Vous n’êtes pas une mauvaise personne, vous dites-vous. Vous faites juste votre boulot ; quelqu’un doit le faire, après tout, si le monde doit continuer à tourner. Et d’autre part, on vous a dit que les cerveaux sont bien traités. Tout leur confort est fourni par des spécialistes de Chongqing, qui s’assurent qu‘ils ne manqueront jamais de rien. Vraiment, vous aidez cette femme ; la tirant hors de la pauvreté et vers un futur plus radieux. Vous la considérez alors que vous la montez à bord. Jolie. Celle-ci se vendra chère.
Vous possédez une montre en argent, et des boutons de manchette en or. Votre appartement est richement décoré avec goût et opulence ; les mercenaires acceptant de voler au-dessus de Nouveau Kowloons peuvent gagner gros. Vous n’avez pas de bibliothèque ni de peintures. Vous avez une télévision, un ordinateur rempli de pornographie insipide et une table grise.
Parfois, vous fixez la table et ressentez des choses dont vous n‘avez pas les mots.
Imaginez un enfant. Elle a erré des jours durant, effrayée et seule. Un jour, sa mère n’est pas revenue. Elle a dit à sa fille de ne jamais quitter le petit appartement qu’elles occupent, mais elle avait besoin de manger, et boire, ou la douleur viendrait. Elle a ressenti les douleurs auparavant, quand elle était toute petite, et elle ne veut jamais les sentir de nouveau.
Imaginez supplier. Imaginez être l’objet des ricanements, écrasée dans les foules, poussée dans les escaliers bondés et amortir votre chute à coups de genoux. Imaginez-vous finir désespérée et seule, et vouloir que quelque chose, n’importe quoi, vous ramène votre mère.
Imaginez les yeux de sa mère.
L’enfant sait où elle doit aller, mais elle résiste à le faire. Sa mère ne le voudrait pas. Sa mère lui dirait qu’elle ne doit jamais penser à eux, mais elle le fait. Elle sait où aller quérir de la nourriture.
Et finalement, désespérée et frigorifiée, elle entre dans une salle dorée, où un prince dynastique trône sur un support doré. Elle explique qui elle est et qui est sa mère. Elle explique comment sa mère lui a appris la prudence, la suffisance, l’utilisation des armes, la férocité des mots. Elle explique comment elle pourrait être un bon exécuteur, si on lui donne le temps. Comment elle pourrait apprendre très facilement à crier, à tirer ou à infliger la douleur, si ça peut éloigner sa propre douleur.
L’esprit du prince la considère. L’esprit du prince se fend d’un sourire.
Imaginez des yeux verts et un sourire de dents pourrissantes, chantant les airs du vieux pays. Imaginez ne plus être un enfant à présent.
Imaginez toutes ces choses. Imaginez que votre fille va bien. Ou, du moins, imaginez qu'elle est en vie.

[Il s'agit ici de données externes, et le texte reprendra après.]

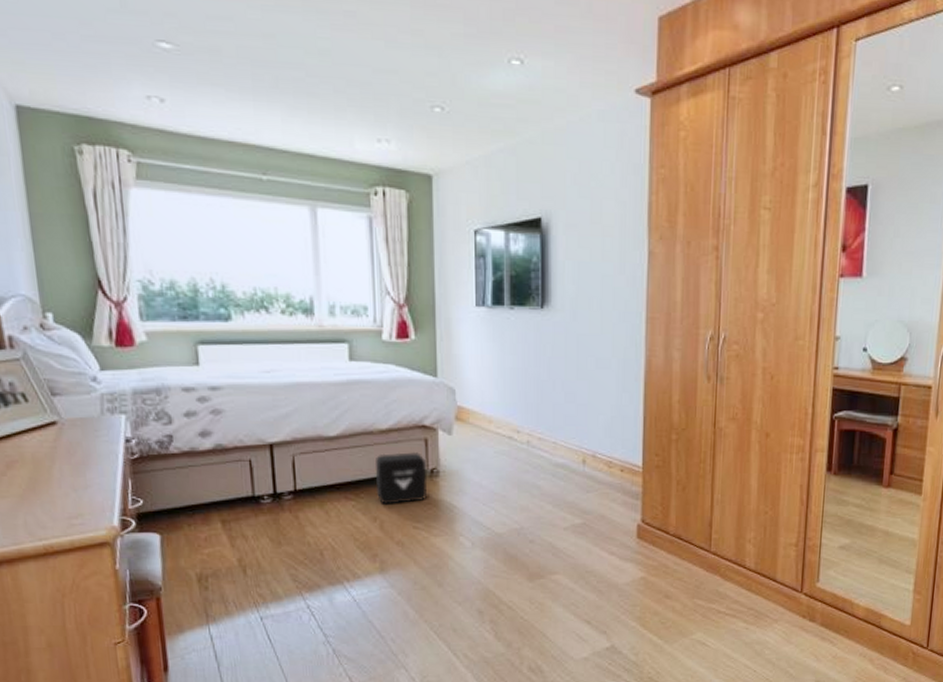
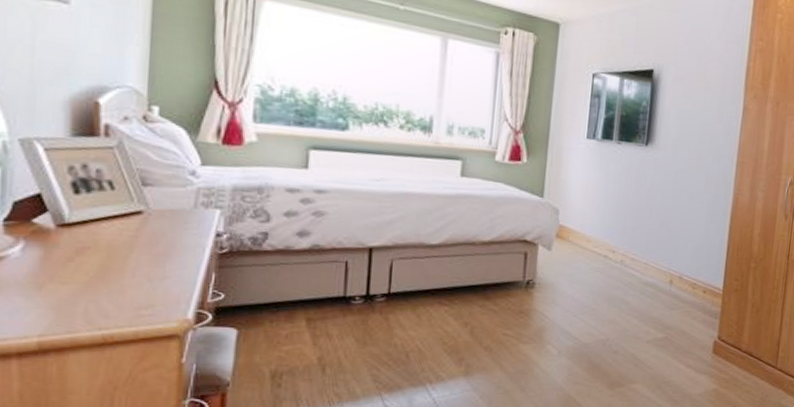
air purifier: present [374,452,428,504] -> none [471,263,523,312]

Imaginez que vous êtes riche, vous êtes puissant, vous êtes en vie, imaginez que vous étiez le ravisseur plutôt que la victime, vous avez l'arme tranquillisante. Imaginez que vous n'êtes pas là. Visualisez ces images, gardez-les stables et entières.
Gardez votre esprit uni. Priez pour que le sac en plastique qui vous contient ne se casse pas, tandis que vous coulez lentement au fond du haut Yangtze. Vous n'êtes pas conscient d'être dans un sac en plastique, mais vos synapses continuent d'être stimulés de toute manière, hurlant de douleur et de confusion, vous tenant éveillé alors que tout ce que vous voulez est la mort.
Imaginez donc, et continuez d'imaginer, pour pouvoir tenir éloignée la douleur pendant de brefs instants dans le noir.